UnNews:Bush targets approval ratings with distraction plan

From Uncyclopedia, the content-free encyclopedia
Jump to navigation Jump to search

Truth doesn't "live here" — It's just camping out UnNews Sunday, December 22, 2024, 08:27:59 (UTC)

Bush targets approval ratings with distraction plan UnNews Logo Potato.png

27 January 2007


Problems playing this file? You might be a dope.
The President curing gay marriages during his speech.

WASHINGTON D C, Thursday (UNN) — The White House, faced with the lowest approval ratings for any president ahead of a State of the Union since Richard Nixon in 1974, yesterday sought to create a comprehensive "HEY, LOOK OVER THERE!" package to present to the electorate.

Under the plan put forth in George Bush's State of the Union speech, the White House will offer a new health care package, and new measures on immigration, education, energy security and gay marriages.

"Those gay marriages," said the President. "Whooo! Greatest threat to our nation! Really! Only a Republican government will fight gay marriages! That Nancy Pelosi shaves her balls every morning! I bet she's just going to marry a woman! Probably Hilary Clinton! That'd be horrifying! THINK OF THE HORROR OF GAY MARRIAGES!"

A Washington Post poll on Monday showed Mr Bush's approval ratings had fallen to 33 per cent, on par with the lowest levels since he took office.

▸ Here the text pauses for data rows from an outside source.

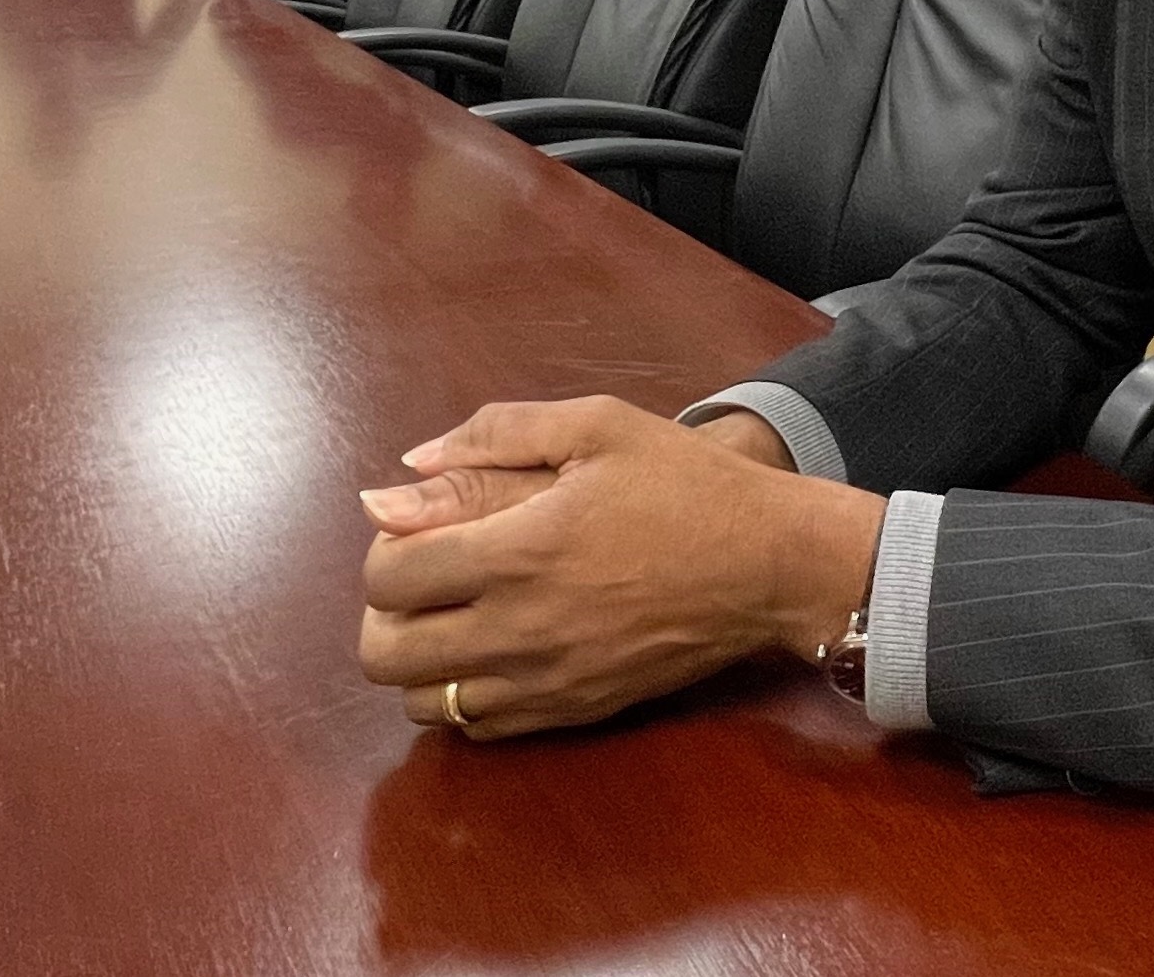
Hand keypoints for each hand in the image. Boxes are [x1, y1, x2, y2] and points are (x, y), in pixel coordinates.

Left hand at [357, 397, 882, 740]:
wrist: (770, 565)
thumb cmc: (685, 485)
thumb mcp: (596, 425)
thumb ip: (494, 436)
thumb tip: (406, 470)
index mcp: (516, 550)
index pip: (387, 578)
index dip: (384, 550)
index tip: (417, 529)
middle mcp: (519, 629)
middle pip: (385, 655)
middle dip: (385, 613)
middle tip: (422, 580)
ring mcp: (547, 682)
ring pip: (425, 703)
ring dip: (421, 661)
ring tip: (455, 618)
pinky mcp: (575, 712)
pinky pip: (482, 728)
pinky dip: (468, 694)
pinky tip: (497, 651)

That compares with 26 per cent for Nixon in 1974. The poll also found that 51 per cent of Americans strongly disapprove of his performance, the lowest levels of his presidency.

"Under the president's plan," said White House, Inc. spokesman Tony Snowjob, "milllions and millions of people will have lower health insurance fees, we'll keep the spics, ah, for'ners out, we will make sure every child gets a high school diploma printed on really nice paper, California will never have a blackout again 'cos Arnie will kick the power companies' asses, and good and decent churchgoing people will be protected from the menace of gay marriages."

When Mr Snowjob was asked about Iraq, he called our reporter a "terrorist sympathiser" and called Security to have him thrown out.

Senators Barack Obama and Hilary Clinton were seen cackling and rubbing their hands together at the back of the room, with the 2008 Democratic Presidential nomination considered likely to go to the first one to change their legal name for the ballot paper to Anyonebut Bush.